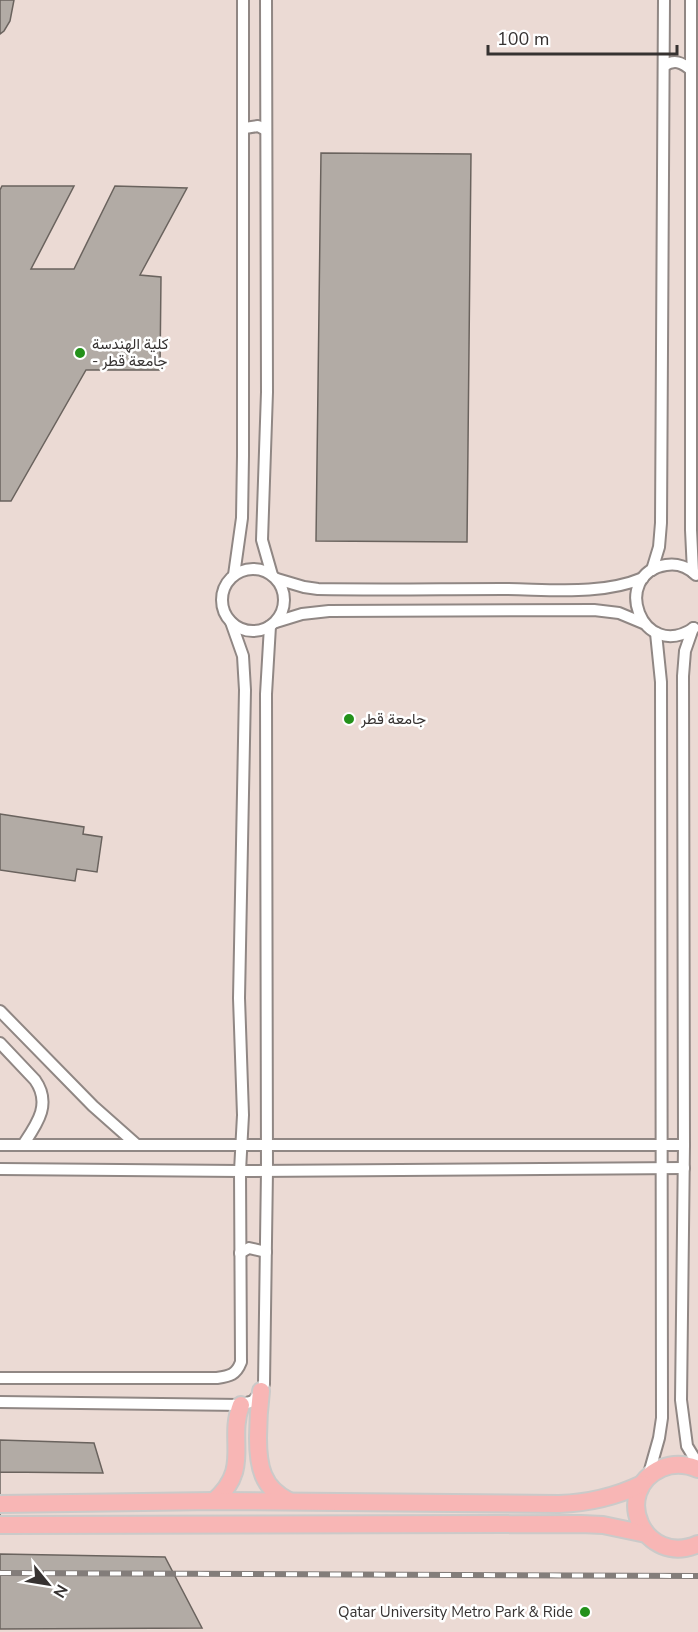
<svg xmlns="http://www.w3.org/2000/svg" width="698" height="1632" font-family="'Nunito Sans',Vazirmatn,sans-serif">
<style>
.built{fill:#ebdad4}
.building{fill:#b2aba5;stroke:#6a635e;stroke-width:1.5}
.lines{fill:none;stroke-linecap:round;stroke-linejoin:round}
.street-casing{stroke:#908784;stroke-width:14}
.primary-casing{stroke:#cbcac9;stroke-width:20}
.street{stroke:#fff;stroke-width:10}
.primary{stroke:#f8b6b5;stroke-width:16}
.rail-casing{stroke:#837d7a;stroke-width:6}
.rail{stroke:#fff;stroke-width:4;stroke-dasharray:11;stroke-linecap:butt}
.poi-dot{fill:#23911a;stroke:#fff;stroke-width:2}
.labels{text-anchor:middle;stroke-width:5;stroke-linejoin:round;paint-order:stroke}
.poi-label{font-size:15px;fill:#363231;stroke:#fff;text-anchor:start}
</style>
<rect width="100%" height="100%" fill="#f3e9e5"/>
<!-- built -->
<rect class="built" x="0" y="0" width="698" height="1632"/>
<!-- building -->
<g class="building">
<path d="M0,0H14L10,21L4,31L0,34Z"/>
<path d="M321,153L471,154L467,542L316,541Z"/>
<path d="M2,186H74L31,269H74L115,186L187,188L140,275L161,277L160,370H86L11,501H0V190Z"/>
<path d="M0,814L84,827L83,834L102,837L97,872L77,869L75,881L0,870Z"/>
<path d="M0,1440L94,1443L103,1473L0,1472V1533Z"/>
<path d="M0,1554L165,1557L202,1628L0,1629Z"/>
</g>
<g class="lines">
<!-- street casing -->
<g class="street-casing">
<g id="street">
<path d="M266,0L267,392L262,540L272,575"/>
<path d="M691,0V530L693,572"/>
<path d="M664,66C674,59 682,62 691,70"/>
<path d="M245,128L258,126L266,130"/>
<circle cx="253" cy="600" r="31"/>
<path d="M652,570L659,547L661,523L664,0"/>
<path d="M234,575L242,518L243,456V0"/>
<path d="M277,579L304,587L318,589C380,590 441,589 502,589C548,589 600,596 643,578"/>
<path d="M276,622L302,614L329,611L594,610L619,613L643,623"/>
<path d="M693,628L685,651L683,676L684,1145L681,1400L687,1446L698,1464"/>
<path d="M694,628C641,663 610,574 666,565C677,563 688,567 696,575"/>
<path d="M0,1011L93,1106L137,1145"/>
<path d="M0,1043L35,1080C52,1104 37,1124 23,1145"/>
<path d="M0,1145H684"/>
<path d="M0,1169L240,1171L684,1168"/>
<path d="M240,1253L249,1248L266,1252"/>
<path d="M0,1378H217C230,1376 236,1375 241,1362L240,1171L243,1115L239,998L245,690L243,656L231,622"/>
<path d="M0,1402L241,1405L253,1401L261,1391L264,1384L267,1170L266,694L270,626"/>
<path d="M648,1477L659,1438L662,1418L661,682L656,633"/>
</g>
</g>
<!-- primary casing -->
<g class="primary-casing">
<g id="primary">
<path d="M261,1391C259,1407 258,1422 258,1438C258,1466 262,1488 289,1501"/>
<path d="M698,1469C686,1464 674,1463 662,1468C610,1491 644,1568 698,1544"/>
<path d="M214,1501C252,1468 227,1441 241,1405"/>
<path d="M0,1504L214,1501L559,1504C589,1503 615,1497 642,1484"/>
<path d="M0,1525L581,1524L603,1525L646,1534"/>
</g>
</g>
<!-- street -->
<use href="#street" class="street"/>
<!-- primary -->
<use href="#primary" class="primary"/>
<!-- rail casing -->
<g class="rail-casing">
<path id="rail" d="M0,1573L698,1576"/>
</g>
<!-- rail -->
<use href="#rail" class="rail"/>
</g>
<!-- markers -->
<g class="poi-dot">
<circle cx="80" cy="353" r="6"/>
<circle cx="349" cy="719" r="6"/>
<circle cx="585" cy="1612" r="6"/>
</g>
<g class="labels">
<!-- poi labels -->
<g class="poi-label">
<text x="92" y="349">كلية الهندسة<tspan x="92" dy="17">- جامعة قطر</tspan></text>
<text x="361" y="724">جامعة قطر</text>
<text x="573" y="1617" text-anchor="end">Qatar University Metro Park &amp; Ride</text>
</g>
</g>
<!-- north arrow -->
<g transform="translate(48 1584) rotate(120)" stroke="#ffffff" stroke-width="4.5" paint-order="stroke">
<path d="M0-4.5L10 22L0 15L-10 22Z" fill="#363231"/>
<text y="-9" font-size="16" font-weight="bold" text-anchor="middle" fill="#363231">N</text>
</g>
<!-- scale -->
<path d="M488 45v9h189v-9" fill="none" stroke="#363231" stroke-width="3"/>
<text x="497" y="45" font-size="18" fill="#363231" stroke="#ffffff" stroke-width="4.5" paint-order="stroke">100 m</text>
</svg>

What to do: Go back to the records above and write them out exactly, without the pictures.

Task answer:
<svg xmlns="http://www.w3.org/2000/svg" width="698" height="1632" font-family="'Nunito Sans',Vazirmatn,sans-serif">
<style>
.built{fill:#ebdad4}
.building{fill:#b2aba5;stroke:#6a635e;stroke-width:1.5}
.lines{fill:none;stroke-linecap:round;stroke-linejoin:round}
.street-casing{stroke:#908784;stroke-width:14}
.primary-casing{stroke:#cbcac9;stroke-width:20}
.street{stroke:#fff;stroke-width:10}
.primary{stroke:#f8b6b5;stroke-width:16}
.rail-casing{stroke:#837d7a;stroke-width:6}
.rail{stroke:#fff;stroke-width:4;stroke-dasharray:11;stroke-linecap:butt}
.poi-dot{fill:#23911a;stroke:#fff;stroke-width:2}
.labels{text-anchor:middle;stroke-width:5;stroke-linejoin:round;paint-order:stroke}
.poi-label{font-size:15px;fill:#363231;stroke:#fff;text-anchor:start}
</style>
<rect width="100%" height="100%" fill="#f3e9e5"/>
<!-- built -->
<rect class="built" x="0" y="0" width="698" height="1632"/>
<!-- building -->
<g class="building">
<path d="M0,0H14L10,21L4,31L0,34Z"/>
<path d="M321,153L471,154L467,542L316,541Z"/>
<path d="M2,186H74L31,269H74L115,186L187,188L140,275L161,277L160,370H86L11,501H0V190Z"/>
<path d="M0,814L84,827L83,834L102,837L97,872L77,869L75,881L0,870Z"/>
<path d="M0,1440L94,1443L103,1473L0,1472V1533Z"/>
<path d="M0,1554L165,1557L202,1628L0,1629Z"/>
</g>
<g class="lines">
<!-- street casing -->
<g class="street-casing">
<g id="street">
<path d="M266,0L267,392L262,540L272,575"/>
<path d="M691,0V530L693,572"/>
<path d="M664,66C674,59 682,62 691,70"/>
<path d="M245,128L258,126L266,130"/>
<circle cx="253" cy="600" r="31"/>
<path d="M652,570L659,547L661,523L664,0"/>
<path d="M234,575L242,518L243,456V0"/>
<path d="M277,579L304,587L318,589C380,590 441,589 502,589C548,589 600,596 643,578"/>
<path d="M276,622L302,614L329,611L594,610L619,613L643,623"/>
<path d="M693,628L685,651L683,676L684,1145L681,1400L687,1446L698,1464"/>
<path d="M694,628C641,663 610,574 666,565C677,563 688,567 696,575"/>
<path d="M0,1011L93,1106L137,1145"/>
<path d="M0,1043L35,1080C52,1104 37,1124 23,1145"/>
<path d="M0,1145H684"/>
<path d="M0,1169L240,1171L684,1168"/>
<path d="M240,1253L249,1248L266,1252"/>
<path d="M0,1378H217C230,1376 236,1375 241,1362L240,1171L243,1115L239,998L245,690L243,656L231,622"/>
<path d="M0,1402L241,1405L253,1401L261,1391L264,1384L267,1170L266,694L270,626"/>
<path d="M648,1477L659,1438L662,1418L661,682L656,633"/>
</g>
</g>
<!-- primary casing -->
<g class="primary-casing">
<g id="primary">
<path d="M261,1391C259,1407 258,1422 258,1438C258,1466 262,1488 289,1501"/>
<path d="M698,1469C686,1464 674,1463 662,1468C610,1491 644,1568 698,1544"/>
<path d="M214,1501C252,1468 227,1441 241,1405"/>
<path d="M0,1504L214,1501L559,1504C589,1503 615,1497 642,1484"/>
<path d="M0,1525L581,1524L603,1525L646,1534"/>
</g>
</g>
<!-- street -->
<use href="#street" class="street"/>
<!-- primary -->
<use href="#primary" class="primary"/>
<!-- rail casing -->
<g class="rail-casing">
<path id="rail" d="M0,1573L698,1576"/>
</g>
<!-- rail -->
<use href="#rail" class="rail"/>
</g>
<!-- markers -->
<g class="poi-dot">
<circle cx="80" cy="353" r="6"/>
<circle cx="349" cy="719" r="6"/>
<circle cx="585" cy="1612" r="6"/>
</g>
<g class="labels">
<!-- poi labels -->
<g class="poi-label">
<text x="92" y="349">كلية الهندسة<tspan x="92" dy="17">- جامعة قطر</tspan></text>
<text x="361" y="724">جامعة قطر</text>
<text x="573" y="1617" text-anchor="end">Qatar University Metro Park &amp; Ride</text>
</g>
</g>
<!-- north arrow -->
<g transform="translate(48 1584) rotate(120)" stroke="#ffffff" stroke-width="4.5" paint-order="stroke">
<path d="M0-4.5L10 22L0 15L-10 22Z" fill="#363231"/>
<text y="-9" font-size="16" font-weight="bold" text-anchor="middle" fill="#363231">N</text>
</g>
<!-- scale -->
<path d="M488 45v9h189v-9" fill="none" stroke="#363231" stroke-width="3"/>
<text x="497" y="45" font-size="18" fill="#363231" stroke="#ffffff" stroke-width="4.5" paint-order="stroke">100 m</text>
</svg>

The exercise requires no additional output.